ROMA – Nel 2014 sono stati 5.345, circa 15 al giorno. Sono i pensionati italiani che se ne vanno all’estero e all’estero ricevono e incassano la pensione italiana. L’ultimo anno ha visto un aumento in percentuale rispetto alla media del quinquennio da configurare una fuga dei pensionati (che possono): più 65 per cento.

Fuggono dal costo della vita che in Italia è alto soprattutto al centro-nord del paese. Fuggono soprattutto dal fisco, dalle tasse. Infatti legge vuole che la pensione all’estero sia pagata al lordo dell’importo. Le tasse si pagano lì, nel paese dove si risiede e vive. Nella stragrande maggioranza dei casi “lì” vigono aliquote fiscale più basse di quelle italiane. Se in Italia il fisco ti leva il 30 per cento della pensione (più o meno), altrove è il dieci, massimo il venti.

Quanti hanno fatto il salto, quanti vivono all’estero con una pensione italiana? Circa quattrocentomila. In soldi e soldoni un miliardo di euro che l’Inps spedisce all’estero. Un miliardo di euro che non si traduce in consumi sul mercato interno e non genera gettito fiscale. Un doppio e ormai considerevole danno per l’economia nazionale.

La fuga dei pensionati dirige soprattutto verso l’America centrale e l’Oceania, anche se ci sono destinazione quasi di massa in Europa. Le linee di fuga suggeriscono molto dell’identikit del pensionato che molla e va. Lo fa il pensionato che può. Difficile, improbabile la fuga all’estero e dal fisco del pensionato a mille, mille cinquecento euro netti al mese. Il fisco non si accanisce su di lui e comunque non avrebbe le risorse per chiudere baracca e burattini e aprirne altra altrove. La fuga sembra invece a perfetta dimensione per il pensionato medio-ricco, quello da tremila al mese. Qui una cifra, maciullata dal fisco, da sopravvivenza senza angoscia e nulla più. Lì, altrove, una cifra che cresce perché meno tassata e che consente di vivere con agio, anche agiatezza.

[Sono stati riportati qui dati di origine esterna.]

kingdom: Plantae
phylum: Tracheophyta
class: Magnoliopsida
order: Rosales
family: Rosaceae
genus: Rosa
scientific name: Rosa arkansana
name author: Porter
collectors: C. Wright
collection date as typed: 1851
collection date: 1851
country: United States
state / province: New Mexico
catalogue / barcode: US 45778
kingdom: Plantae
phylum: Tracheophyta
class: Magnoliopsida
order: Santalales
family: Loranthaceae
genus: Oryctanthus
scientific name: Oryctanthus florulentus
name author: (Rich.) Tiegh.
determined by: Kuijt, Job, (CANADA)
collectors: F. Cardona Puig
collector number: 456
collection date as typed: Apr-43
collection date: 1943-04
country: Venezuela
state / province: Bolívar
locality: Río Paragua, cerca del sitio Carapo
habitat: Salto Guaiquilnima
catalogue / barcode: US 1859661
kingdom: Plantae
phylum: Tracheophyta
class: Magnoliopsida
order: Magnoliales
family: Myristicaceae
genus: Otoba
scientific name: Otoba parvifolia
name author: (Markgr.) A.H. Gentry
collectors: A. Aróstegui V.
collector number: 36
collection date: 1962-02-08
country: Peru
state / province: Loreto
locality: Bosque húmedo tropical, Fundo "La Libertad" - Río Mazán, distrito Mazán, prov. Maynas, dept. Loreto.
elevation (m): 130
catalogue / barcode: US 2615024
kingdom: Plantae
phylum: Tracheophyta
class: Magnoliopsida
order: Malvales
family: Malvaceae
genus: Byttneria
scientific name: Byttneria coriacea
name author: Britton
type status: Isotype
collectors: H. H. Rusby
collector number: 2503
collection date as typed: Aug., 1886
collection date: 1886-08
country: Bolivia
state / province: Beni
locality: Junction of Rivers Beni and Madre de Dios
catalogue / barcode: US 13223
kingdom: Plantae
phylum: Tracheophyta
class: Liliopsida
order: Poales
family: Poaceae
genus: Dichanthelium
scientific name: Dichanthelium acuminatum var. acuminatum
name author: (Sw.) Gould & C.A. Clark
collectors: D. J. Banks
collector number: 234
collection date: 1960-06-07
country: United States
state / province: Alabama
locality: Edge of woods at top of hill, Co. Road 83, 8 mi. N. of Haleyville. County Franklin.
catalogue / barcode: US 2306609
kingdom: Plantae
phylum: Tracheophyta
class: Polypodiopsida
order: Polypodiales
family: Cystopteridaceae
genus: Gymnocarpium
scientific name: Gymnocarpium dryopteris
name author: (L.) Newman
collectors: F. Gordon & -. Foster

Ah, ci sarebbe un problema: per avere, incassare la pensione al lordo all’estero occorrerebbe effettivamente risiedere all’estero per un congruo numero di mesi. Altrimenti è un modo non per fuggire dal fisco secondo regola ma per fregarlo fuori dalle regole. Ci sarebbe il problema. Però la nostra Agenzia delle Entrate controlla poco perché quattrocentomila da controllare sono tanti e tanti un po’ imbrogliano ma in fondo per cifre modeste.

Così, somma la vita meno costosa e più salubre in centro america, le tasse più basse in Australia o Nuova Zelanda, il caro vita inesistente in Romania, la pensione lorda e non netta, la stanchezza di vivere vin un paese difficile, la voglia di una Villa Arzilla su spiaggia bianca vista oceano e un po’ di bugie rifilate al fisco nostrano e fa quota quattrocentomila. In aumento, vertiginoso aumento.